## [Data supplied]

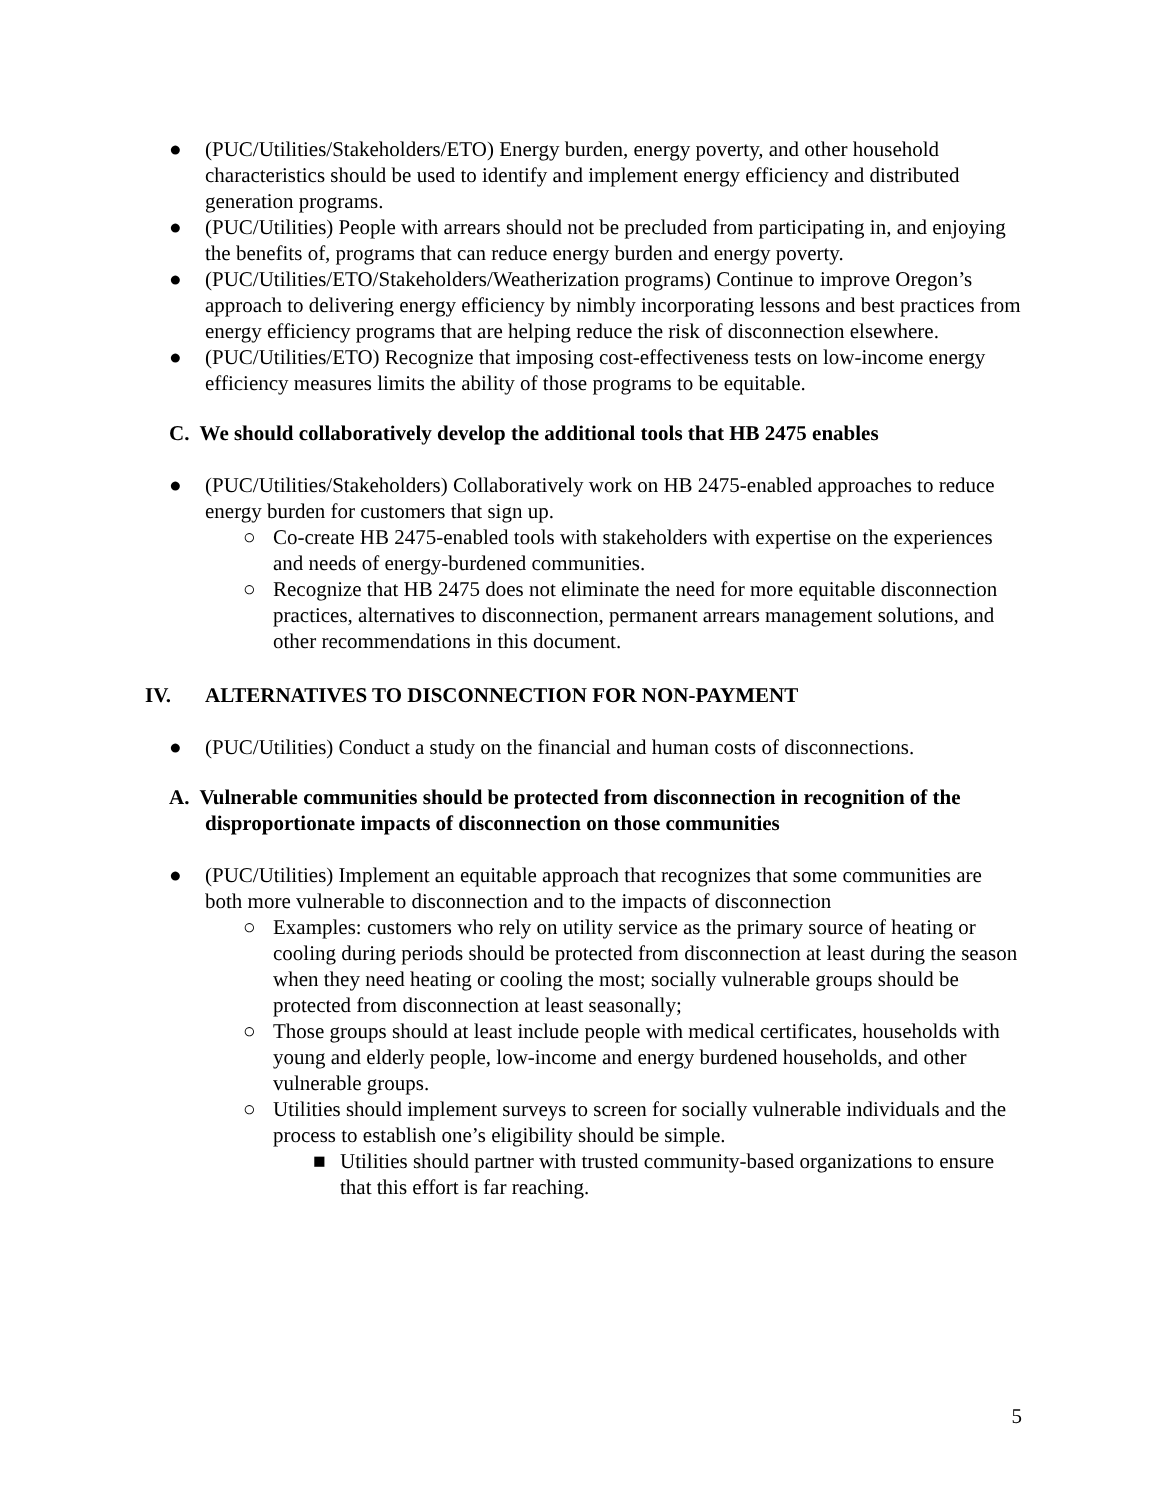● (PUC/Utilities/Stakeholders/ETO) Energy burden, energy poverty, and other household characteristics should be used to identify and implement energy efficiency and distributed generation programs.
● (PUC/Utilities) People with arrears should not be precluded from participating in, and enjoying the benefits of, programs that can reduce energy burden and energy poverty.
● (PUC/Utilities/ETO/Stakeholders/Weatherization programs) Continue to improve Oregon’s approach to delivering energy efficiency by nimbly incorporating lessons and best practices from energy efficiency programs that are helping reduce the risk of disconnection elsewhere.
● (PUC/Utilities/ETO) Recognize that imposing cost-effectiveness tests on low-income energy efficiency measures limits the ability of those programs to be equitable.
C. We should collaboratively develop the additional tools that HB 2475 enables
● (PUC/Utilities/Stakeholders) Collaboratively work on HB 2475-enabled approaches to reduce energy burden for customers that sign up.
○ Co-create HB 2475-enabled tools with stakeholders with expertise on the experiences and needs of energy-burdened communities.
○ Recognize that HB 2475 does not eliminate the need for more equitable disconnection practices, alternatives to disconnection, permanent arrears management solutions, and other recommendations in this document.
IV. ALTERNATIVES TO DISCONNECTION FOR NON-PAYMENT
● (PUC/Utilities) Conduct a study on the financial and human costs of disconnections.
A. Vulnerable communities should be protected from disconnection in recognition of the disproportionate impacts of disconnection on those communities
● (PUC/Utilities) Implement an equitable approach that recognizes that some communities are both more vulnerable to disconnection and to the impacts of disconnection
○ Examples: customers who rely on utility service as the primary source of heating or cooling during periods should be protected from disconnection at least during the season when they need heating or cooling the most; socially vulnerable groups should be protected from disconnection at least seasonally;
○ Those groups should at least include people with medical certificates, households with young and elderly people, low-income and energy burdened households, and other vulnerable groups.
○ Utilities should implement surveys to screen for socially vulnerable individuals and the process to establish one’s eligibility should be simple.
■ Utilities should partner with trusted community-based organizations to ensure that this effort is far reaching.
5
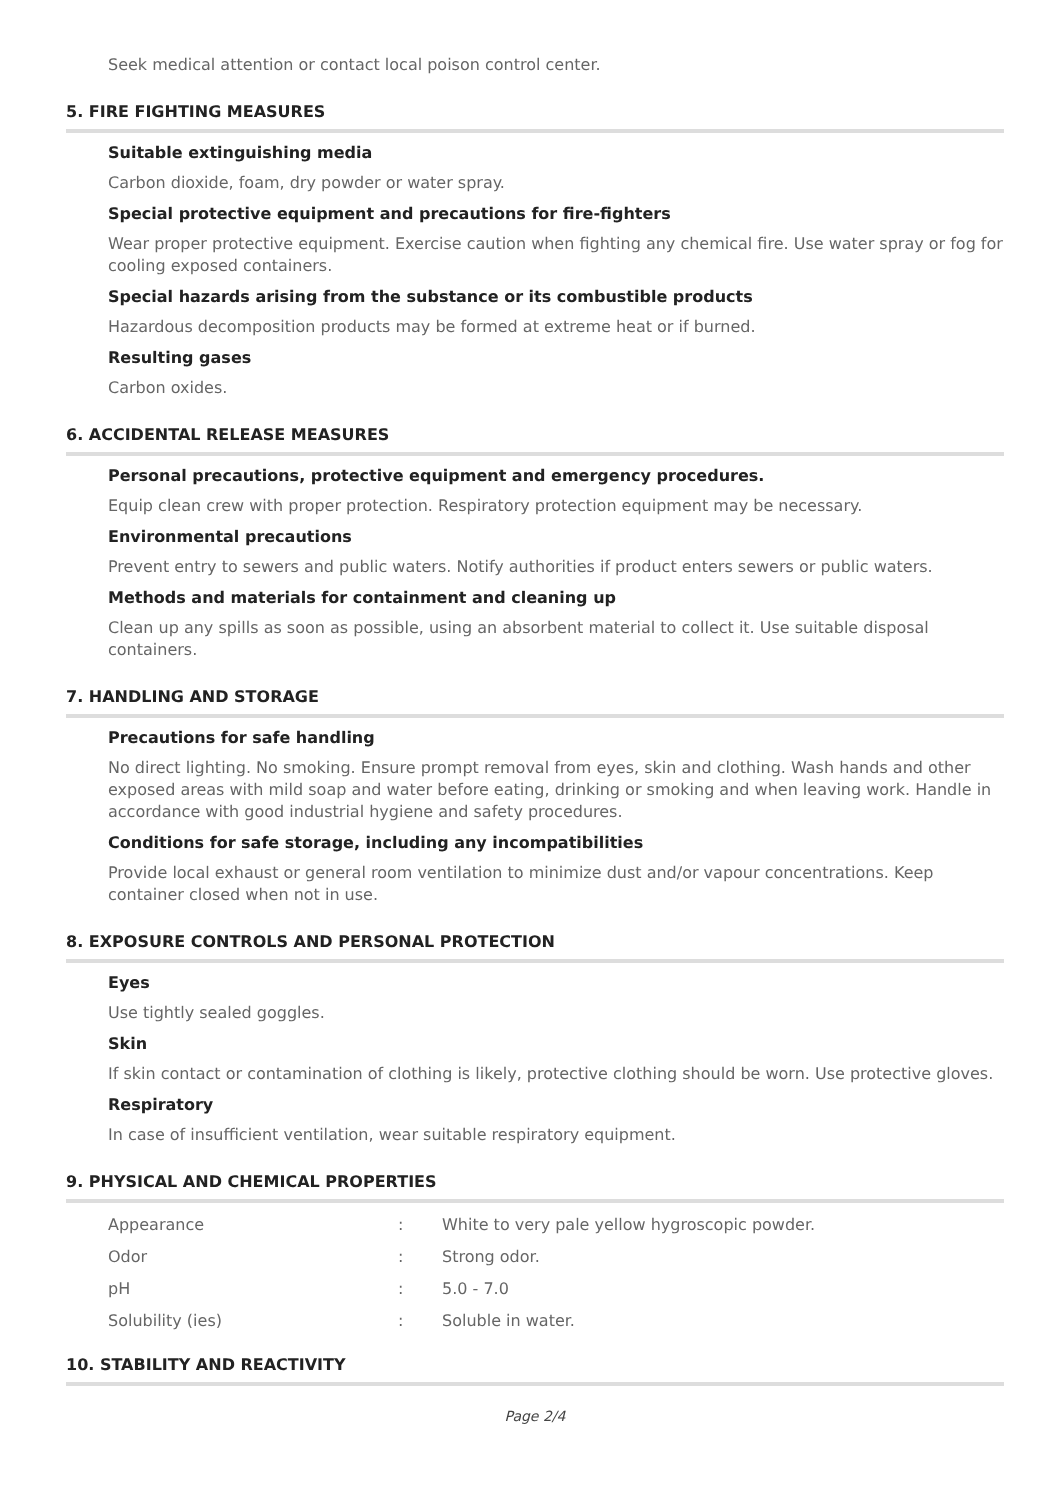Seek medical attention or contact local poison control center.
5. FIRE FIGHTING MEASURES
Suitable extinguishing media
Carbon dioxide, foam, dry powder or water spray.
Special protective equipment and precautions for fire-fighters
Wear proper protective equipment. Exercise caution when fighting any chemical fire. Use water spray or fog for cooling exposed containers.
Special hazards arising from the substance or its combustible products
Hazardous decomposition products may be formed at extreme heat or if burned.
Resulting gases
Carbon oxides.
6. ACCIDENTAL RELEASE MEASURES
Personal precautions, protective equipment and emergency procedures.
Equip clean crew with proper protection. Respiratory protection equipment may be necessary.
Environmental precautions
Prevent entry to sewers and public waters. Notify authorities if product enters sewers or public waters.
Methods and materials for containment and cleaning up
Clean up any spills as soon as possible, using an absorbent material to collect it. Use suitable disposal containers.
7. HANDLING AND STORAGE
Precautions for safe handling
No direct lighting. No smoking. Ensure prompt removal from eyes, skin and clothing. Wash hands and other exposed areas with mild soap and water before eating, drinking or smoking and when leaving work. Handle in accordance with good industrial hygiene and safety procedures.
Conditions for safe storage, including any incompatibilities
Provide local exhaust or general room ventilation to minimize dust and/or vapour concentrations. Keep container closed when not in use.
8. EXPOSURE CONTROLS AND PERSONAL PROTECTION
Eyes
Use tightly sealed goggles.
Skin
If skin contact or contamination of clothing is likely, protective clothing should be worn. Use protective gloves.
Respiratory
In case of insufficient ventilation, wear suitable respiratory equipment.
9. PHYSICAL AND CHEMICAL PROPERTIES
| Appearance | : | White to very pale yellow hygroscopic powder. |
| Odor | : | Strong odor. |
| pH | : | 5.0 - 7.0 |
| Solubility (ies) | : | Soluble in water. |
10. STABILITY AND REACTIVITY
Page 2/4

## [The problem]
Repeat the full listing above exactly, with no pictures in the copy.

## [Result for this task]
● (PUC/Utilities/Stakeholders/ETO) Energy burden, energy poverty, and other household characteristics should be used to identify and implement energy efficiency and distributed generation programs.
● (PUC/Utilities) People with arrears should not be precluded from participating in, and enjoying the benefits of, programs that can reduce energy burden and energy poverty.
● (PUC/Utilities/ETO/Stakeholders/Weatherization programs) Continue to improve Oregon’s approach to delivering energy efficiency by nimbly incorporating lessons and best practices from energy efficiency programs that are helping reduce the risk of disconnection elsewhere.
● (PUC/Utilities/ETO) Recognize that imposing cost-effectiveness tests on low-income energy efficiency measures limits the ability of those programs to be equitable.
C. We should collaboratively develop the additional tools that HB 2475 enables
● (PUC/Utilities/Stakeholders) Collaboratively work on HB 2475-enabled approaches to reduce energy burden for customers that sign up.
○ Co-create HB 2475-enabled tools with stakeholders with expertise on the experiences and needs of energy-burdened communities.
○ Recognize that HB 2475 does not eliminate the need for more equitable disconnection practices, alternatives to disconnection, permanent arrears management solutions, and other recommendations in this document.
IV. ALTERNATIVES TO DISCONNECTION FOR NON-PAYMENT
● (PUC/Utilities) Conduct a study on the financial and human costs of disconnections.
A. Vulnerable communities should be protected from disconnection in recognition of the disproportionate impacts of disconnection on those communities
● (PUC/Utilities) Implement an equitable approach that recognizes that some communities are both more vulnerable to disconnection and to the impacts of disconnection
○ Examples: customers who rely on utility service as the primary source of heating or cooling during periods should be protected from disconnection at least during the season when they need heating or cooling the most; socially vulnerable groups should be protected from disconnection at least seasonally;
○ Those groups should at least include people with medical certificates, households with young and elderly people, low-income and energy burdened households, and other vulnerable groups.
○ Utilities should implement surveys to screen for socially vulnerable individuals and the process to establish one’s eligibility should be simple.
■ Utilities should partner with trusted community-based organizations to ensure that this effort is far reaching.
5
Seek medical attention or contact local poison control center.
5. FIRE FIGHTING MEASURES
Suitable extinguishing media
Carbon dioxide, foam, dry powder or water spray.
Special protective equipment and precautions for fire-fighters
Wear proper protective equipment. Exercise caution when fighting any chemical fire. Use water spray or fog for cooling exposed containers.
Special hazards arising from the substance or its combustible products
Hazardous decomposition products may be formed at extreme heat or if burned.
Resulting gases
Carbon oxides.
6. ACCIDENTAL RELEASE MEASURES
Personal precautions, protective equipment and emergency procedures.
Equip clean crew with proper protection. Respiratory protection equipment may be necessary.
Environmental precautions
Prevent entry to sewers and public waters. Notify authorities if product enters sewers or public waters.
Methods and materials for containment and cleaning up
Clean up any spills as soon as possible, using an absorbent material to collect it. Use suitable disposal containers.
7. HANDLING AND STORAGE
Precautions for safe handling
No direct lighting. No smoking. Ensure prompt removal from eyes, skin and clothing. Wash hands and other exposed areas with mild soap and water before eating, drinking or smoking and when leaving work. Handle in accordance with good industrial hygiene and safety procedures.
Conditions for safe storage, including any incompatibilities
Provide local exhaust or general room ventilation to minimize dust and/or vapour concentrations. Keep container closed when not in use.
8. EXPOSURE CONTROLS AND PERSONAL PROTECTION
Eyes
Use tightly sealed goggles.
Skin
If skin contact or contamination of clothing is likely, protective clothing should be worn. Use protective gloves.
Respiratory
In case of insufficient ventilation, wear suitable respiratory equipment.
9. PHYSICAL AND CHEMICAL PROPERTIES
| Appearance | : | White to very pale yellow hygroscopic powder. |
| Odor | : | Strong odor. |
| pH | : | 5.0 - 7.0 |
| Solubility (ies) | : | Soluble in water. |
10. STABILITY AND REACTIVITY
Page 2/4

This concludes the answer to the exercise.